Instructions for the task.
Pick out every line below that contains the word "Simultaneous", and copy each of those lines in full. A match counts only if its capitalization is the same.

Information supplied.
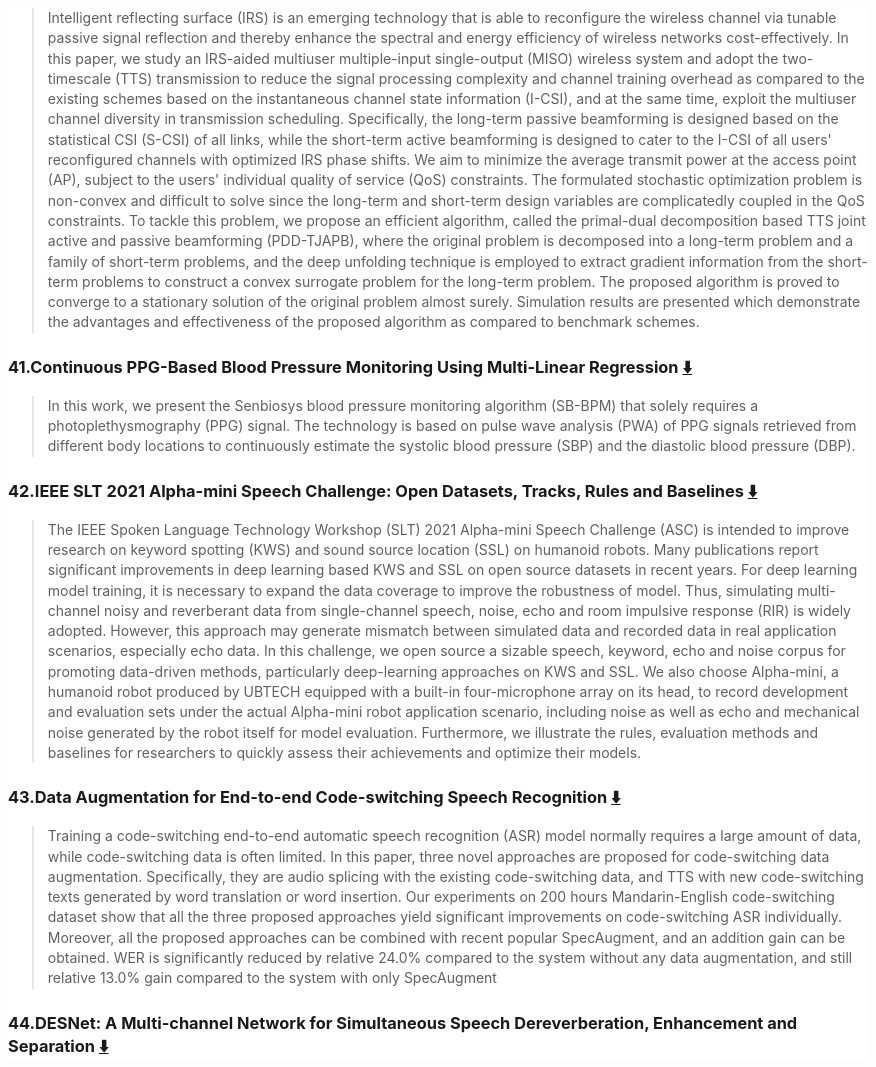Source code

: >  Intelligent reflecting surface (IRS) is an emerging technology that is able to reconfigure the wireless channel via tunable passive signal reflection and thereby enhance the spectral and energy efficiency of wireless networks cost-effectively. In this paper, we study an IRS-aided multiuser multiple-input single-output (MISO) wireless system and adopt the two-timescale (TTS) transmission to reduce the signal processing complexity and channel training overhead as compared to the existing schemes based on the instantaneous channel state information (I-CSI), and at the same time, exploit the multiuser channel diversity in transmission scheduling. Specifically, the long-term passive beamforming is designed based on the statistical CSI (S-CSI) of all links, while the short-term active beamforming is designed to cater to the I-CSI of all users' reconfigured channels with optimized IRS phase shifts. We aim to minimize the average transmit power at the access point (AP), subject to the users' individual quality of service (QoS) constraints. The formulated stochastic optimization problem is non-convex and difficult to solve since the long-term and short-term design variables are complicatedly coupled in the QoS constraints. To tackle this problem, we propose an efficient algorithm, called the primal-dual decomposition based TTS joint active and passive beamforming (PDD-TJAPB), where the original problem is decomposed into a long-term problem and a family of short-term problems, and the deep unfolding technique is employed to extract gradient information from the short-term problems to construct a convex surrogate problem for the long-term problem. The proposed algorithm is proved to converge to a stationary solution of the original problem almost surely. Simulation results are presented which demonstrate the advantages and effectiveness of the proposed algorithm as compared to benchmark schemes.      
### 41.Continuous PPG-Based Blood Pressure Monitoring Using Multi-Linear Regression  [ :arrow_down: ](https://arxiv.org/pdf/2011.02231.pdf)
>  In this work, we present the Senbiosys blood pressure monitoring algorithm (SB-BPM) that solely requires a photoplethysmography (PPG) signal. The technology is based on pulse wave analysis (PWA) of PPG signals retrieved from different body locations to continuously estimate the systolic blood pressure (SBP) and the diastolic blood pressure (DBP).      
### 42.IEEE SLT 2021 Alpha-mini Speech Challenge: Open Datasets, Tracks, Rules and Baselines  [ :arrow_down: ](https://arxiv.org/pdf/2011.02198.pdf)
>  The IEEE Spoken Language Technology Workshop (SLT) 2021 Alpha-mini Speech Challenge (ASC) is intended to improve research on keyword spotting (KWS) and sound source location (SSL) on humanoid robots. Many publications report significant improvements in deep learning based KWS and SSL on open source datasets in recent years. For deep learning model training, it is necessary to expand the data coverage to improve the robustness of model. Thus, simulating multi-channel noisy and reverberant data from single-channel speech, noise, echo and room impulsive response (RIR) is widely adopted. However, this approach may generate mismatch between simulated data and recorded data in real application scenarios, especially echo data. In this challenge, we open source a sizable speech, keyword, echo and noise corpus for promoting data-driven methods, particularly deep-learning approaches on KWS and SSL. We also choose Alpha-mini, a humanoid robot produced by UBTECH equipped with a built-in four-microphone array on its head, to record development and evaluation sets under the actual Alpha-mini robot application scenario, including noise as well as echo and mechanical noise generated by the robot itself for model evaluation. Furthermore, we illustrate the rules, evaluation methods and baselines for researchers to quickly assess their achievements and optimize their models.      
### 43.Data Augmentation for End-to-end Code-switching Speech Recognition  [ :arrow_down: ](https://arxiv.org/pdf/2011.02160.pdf)
>  Training a code-switching end-to-end automatic speech recognition (ASR) model normally requires a large amount of data, while code-switching data is often limited. In this paper, three novel approaches are proposed for code-switching data augmentation. Specifically, they are audio splicing with the existing code-switching data, and TTS with new code-switching texts generated by word translation or word insertion. Our experiments on 200 hours Mandarin-English code-switching dataset show that all the three proposed approaches yield significant improvements on code-switching ASR individually. Moreover, all the proposed approaches can be combined with recent popular SpecAugment, and an addition gain can be obtained. WER is significantly reduced by relative 24.0% compared to the system without any data augmentation, and still relative 13.0% gain compared to the system with only SpecAugment      
### 44.DESNet: A Multi-channel Network for Simultaneous Speech Dereverberation, Enhancement and Separation  [ :arrow_down: ](https://arxiv.org/pdf/2011.02131.pdf)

Reply to the exercise.
### 44.DESNet: A Multi-channel Network for Simultaneous Speech Dereverberation, Enhancement and Separation  [ :arrow_down: ](https://arxiv.org/pdf/2011.02131.pdf)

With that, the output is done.